Il deserto dei Tartari

Gli elzeviri e i racconti brevi pubblicati proprio sulle pagine del Corriere saranno per Buzzati il preludio agli esordi romanzeschi, con le pubblicazioni di “Barnabo sulle montagne” e “Il segreto del Bosco Vecchio”. Ciò nonostante, a consacrarlo come stella polare del firmamento letterario medio novecentesco sarà il 1940, anno di uscita del romanzo-cardine della produzione buzzatiana. Il Deserto dei Tartariinfatti, fa registrare una netta cesura con le tendenze rigidamente “sistematizzate” di quel periodo letterario.

Si aprirà la strada ad una rinnovata eterogeneità della narrativa che vedrà fiorire, pur all’interno di una forte pressione neorealista-esistenzialista proveniente anche dal contatto con la letteratura francese, una straordinaria varietà di forme e temi nuovi. Sarà relegata in secondo piano non solo la letteratura sociale, ma addirittura la poesia.

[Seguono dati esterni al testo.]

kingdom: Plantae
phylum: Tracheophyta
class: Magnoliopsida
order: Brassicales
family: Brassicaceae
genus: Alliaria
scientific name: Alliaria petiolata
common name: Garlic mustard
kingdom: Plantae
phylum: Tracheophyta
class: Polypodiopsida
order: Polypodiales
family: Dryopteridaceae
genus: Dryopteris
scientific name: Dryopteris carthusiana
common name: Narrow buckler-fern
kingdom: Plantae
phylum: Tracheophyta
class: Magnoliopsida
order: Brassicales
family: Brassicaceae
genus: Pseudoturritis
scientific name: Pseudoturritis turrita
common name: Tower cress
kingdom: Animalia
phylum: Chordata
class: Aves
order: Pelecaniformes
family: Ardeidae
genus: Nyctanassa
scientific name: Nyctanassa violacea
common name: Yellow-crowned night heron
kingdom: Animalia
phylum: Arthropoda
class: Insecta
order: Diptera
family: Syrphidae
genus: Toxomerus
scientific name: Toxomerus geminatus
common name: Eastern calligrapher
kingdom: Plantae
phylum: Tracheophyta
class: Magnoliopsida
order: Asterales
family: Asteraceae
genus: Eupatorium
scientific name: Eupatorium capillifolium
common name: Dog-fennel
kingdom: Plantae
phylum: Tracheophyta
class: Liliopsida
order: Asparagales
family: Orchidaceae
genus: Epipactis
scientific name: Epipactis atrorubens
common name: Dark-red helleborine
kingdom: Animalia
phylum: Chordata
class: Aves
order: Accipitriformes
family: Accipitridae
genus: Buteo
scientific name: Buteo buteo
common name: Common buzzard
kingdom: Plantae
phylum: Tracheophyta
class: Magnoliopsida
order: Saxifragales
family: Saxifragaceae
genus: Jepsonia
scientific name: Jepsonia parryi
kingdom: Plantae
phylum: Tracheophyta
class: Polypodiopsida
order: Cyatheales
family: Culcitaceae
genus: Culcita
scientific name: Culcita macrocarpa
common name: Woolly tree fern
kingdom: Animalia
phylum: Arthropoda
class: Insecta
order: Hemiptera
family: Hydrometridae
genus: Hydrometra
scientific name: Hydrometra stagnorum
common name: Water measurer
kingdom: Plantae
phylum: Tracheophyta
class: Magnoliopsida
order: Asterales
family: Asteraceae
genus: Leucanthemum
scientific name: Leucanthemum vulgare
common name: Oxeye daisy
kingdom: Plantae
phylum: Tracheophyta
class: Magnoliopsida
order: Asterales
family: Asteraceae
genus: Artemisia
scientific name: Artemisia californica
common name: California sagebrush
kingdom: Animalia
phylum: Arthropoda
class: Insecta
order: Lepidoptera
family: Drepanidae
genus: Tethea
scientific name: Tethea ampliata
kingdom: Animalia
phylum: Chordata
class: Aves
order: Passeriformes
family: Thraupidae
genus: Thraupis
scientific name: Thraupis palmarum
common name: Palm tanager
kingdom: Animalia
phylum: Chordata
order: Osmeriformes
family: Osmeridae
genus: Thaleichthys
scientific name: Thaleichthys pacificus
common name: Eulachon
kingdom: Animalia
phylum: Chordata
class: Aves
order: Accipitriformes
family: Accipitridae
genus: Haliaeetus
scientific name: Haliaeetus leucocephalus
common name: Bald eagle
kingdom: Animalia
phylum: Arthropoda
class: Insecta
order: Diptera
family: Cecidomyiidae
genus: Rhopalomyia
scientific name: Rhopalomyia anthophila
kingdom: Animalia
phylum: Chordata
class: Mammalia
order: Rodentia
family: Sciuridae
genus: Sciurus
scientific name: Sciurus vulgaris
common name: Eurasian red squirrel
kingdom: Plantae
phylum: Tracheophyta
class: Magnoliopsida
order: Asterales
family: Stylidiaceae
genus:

Dino Buzzati, scrittore dell’ineluttabile

“Il Deserto dei Tartari” è il manifesto del pensiero buzzatiano, della sua visione ineluttabile del destino e della relatività spazio-temporale che permea le sue atmosfere. L’itinerario che Buzzati tratteggia per Giovanni Drogo, stranito protagonista, è una traiettoria imperniata su un simbolismo che congiunge in un solo abbraccio il realismo magico e l’esistenzialismo. Il tenente, inviato ai bordi del deserto in una defilata fortezza, vive un’alienazione di immobilismo e angoscia. Il disagio psichico si manifesta nella veste dell’attesa, quella dell’imperscrutabile invasione dei Tartari, anticamera del beffardo destino.

L’iniziazione alla morte, la sfasatura temporale tra gli eventi e le visioni del protagonista e la vacuità spaziale della Fortezza volteggiano insieme nell’aria dandosi la mano, rendendo il romanzo ovattato. Ai limiti del fiabesco, ma con l’ovvia discrepanza della frustrata ricerca di trascendenza. E, naturalmente, con l’ombra della morte sempre presente. Un’inesorabilità abbinata all’illusione che sarà anche il cuore di racconti come “L’uomo che volle guarire” o “I sette piani”.

Dino Buzzati, Kafka italiano?

Fu così che la critica definì a più riprese Buzzati, accostandone all’autore praghese i tratti surrealistici e realistico-magici. Quel che è certo è che, insieme ad Italo Calvino, Buzzati ha rappresentato la pietra angolare da cui ha preso le mosse una nuova era per la scrittura fantastica. Oltre al merito imperituro di aver colto l’immanente inconsistenza della vita umana, protesa da sempre verso il nulla. Del resto i Tartari, si sa, si fanno sempre attendere un po’ troppo.